Edit for explanation: I started out with just PushArray (to distinguish it from, uh, just Push, since its in the global namespace), then I got PushAllArray for pushing a bunch of stuff onto an array. But that doesn't work if the array you're pushing onto is of pointers and the array of items to push on is values (like I had there), so thus PushAllArrayIndirected was born.
Andrew Chronister
194 posts / 2 projects
Developer, administrator, and style wrangler
Recursive vs Non-recursive algorithms
New results:

Recursive (Forwards): 198543 cycles
Recursive (Backwards): 202639 cycles
Non-recursive (Backwards): 203652 cycles
(Cycles averaged over 1000 tests)

So backwards/forwards was definitely making a difference, it's really close now. In fact, I doubt I'll be able to get it much faster without resorting to intrinsics or something.

I still haven't profiled memory, but I expect the recursive one will win out unless I can find a way to accurately measure the stack size. Either way, this answers half my original question:

- For this algorithm, recursion makes little difference in performance.
- The main difference is in how the algorithm is expressed in code, and where the stack for the temporary variables is dealt with.

Always nice when you can answer your own questions.
John Lorre
26 posts
Recursive vs Non-recursive algorithms
Regarding recursion and worry about stack frames. Modern compilers can optimize this away and use a tail call, there won't be any need to allocate a new stack frame then.
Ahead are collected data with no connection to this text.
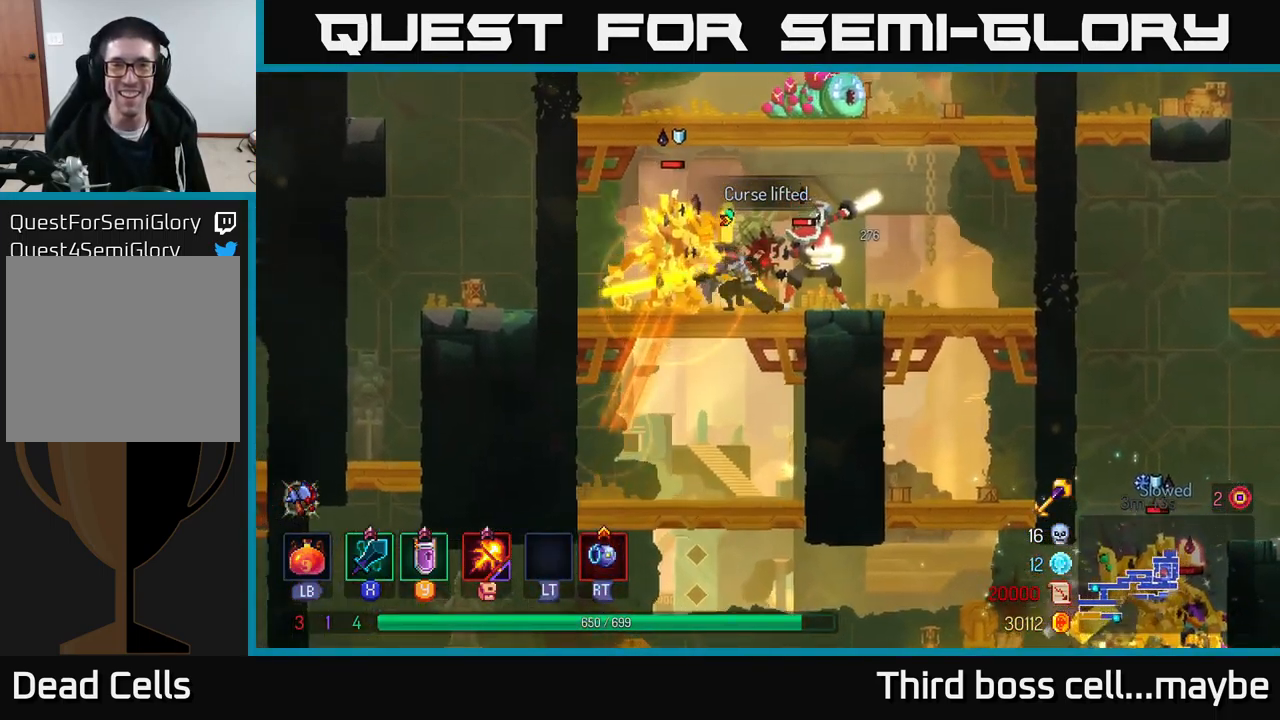
Gameplay with a controller (Xbox layout); each line is a JSON object with the inputs held at the frame after it. "events" lists button and stick changes between this image and that frame as [ms after this image, input, new state], when the widget could be followed in between. Not read: L3.
{"buttons": [], "left_stick": "up", "right_stick": "center"}
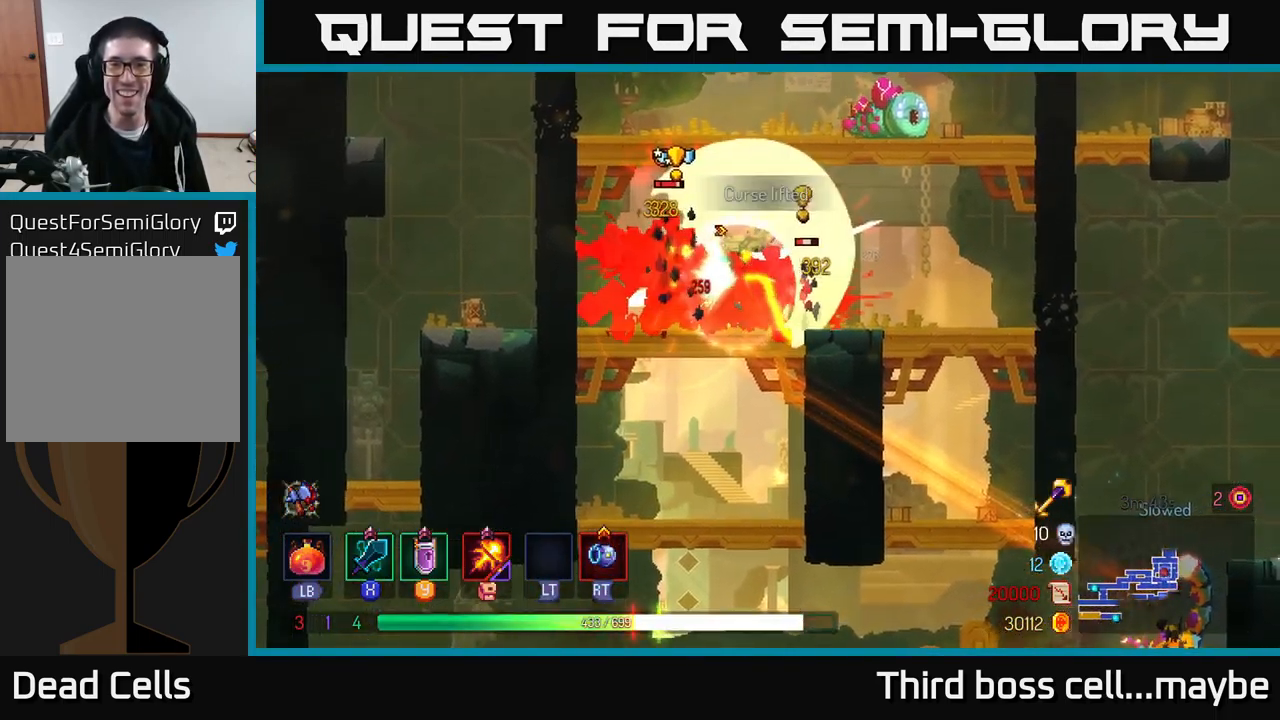
{"buttons": [], "left_stick": "up-left", "right_stick": "center", "events": [[34, "B", "down"], [134, "B", "up"], [200, "B", "down"], [284, "B", "up"], [334, "left_stick", "center"], [367, "B", "down"], [433, "B", "up"], [466, "left_stick", "up-left"]]}
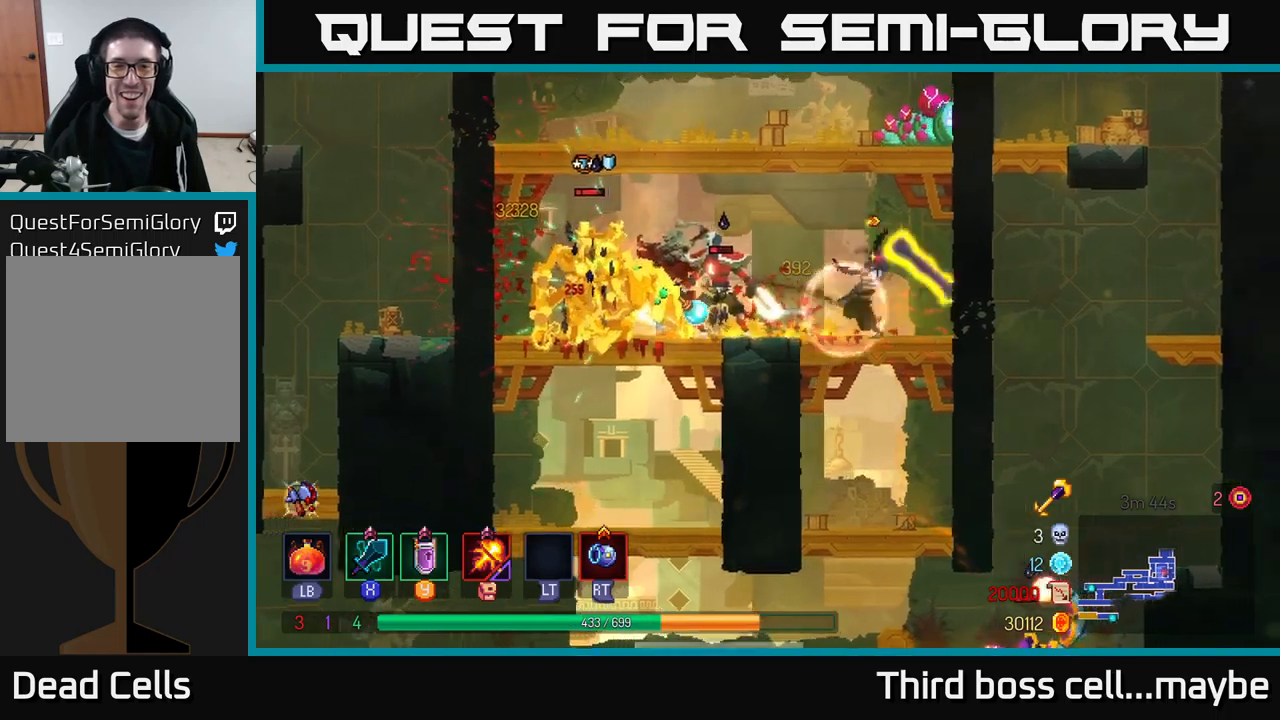
{"buttons": [], "left_stick": "center", "right_stick": "center", "events": [[16, "X", "down"], [16, "left_stick", "left"], [133, "X", "up"], [333, "X", "down"], [416, "X", "up"], [466, "left_stick", "center"]]}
This is something Scheme and Lisp did for a long time, as those languages can be so heavily recursive that you'd quickly blow the stack otherwise.

https://en.wikipedia.org/wiki/Tail_call
10 posts
Recursive vs Non-recursive algorithms
There are algorithms that cannot be optimized "away" using tail call elimination.
For example, tree walk. So tail call elimination won't really help here.
John Lorre
26 posts
Recursive vs Non-recursive algorithms
Yes, you are absolutely right that not every recursive solution will use tail calls (the wikipedia article states why and when).
I should have been more clear I suppose, I meant to comment on the statements that recursion will always put pressure on the stack. Which with the right algorithm and a compiler applying tail calls must not be always true.
Andrew Chronister
194 posts / 2 projects
Developer, administrator, and style wrangler
Recursive vs Non-recursive algorithms
JohnL
Yes, you are absolutely right that not every recursive solution will use tail calls (the wikipedia article states why and when).
I should have been more clear I suppose, I meant to comment on the statements that recursion will always put pressure on the stack. Which with the right algorithm and a compiler applying tail calls must not be always true.


My understanding is that tail call optimization only works well if the recursive call is one of the last statements in the function. In my case, it was inside a loop over the node's children, and not the last statement in that loop anyway, so I don't think tail call optimization will really help here.

Good to know in the general case, I guess.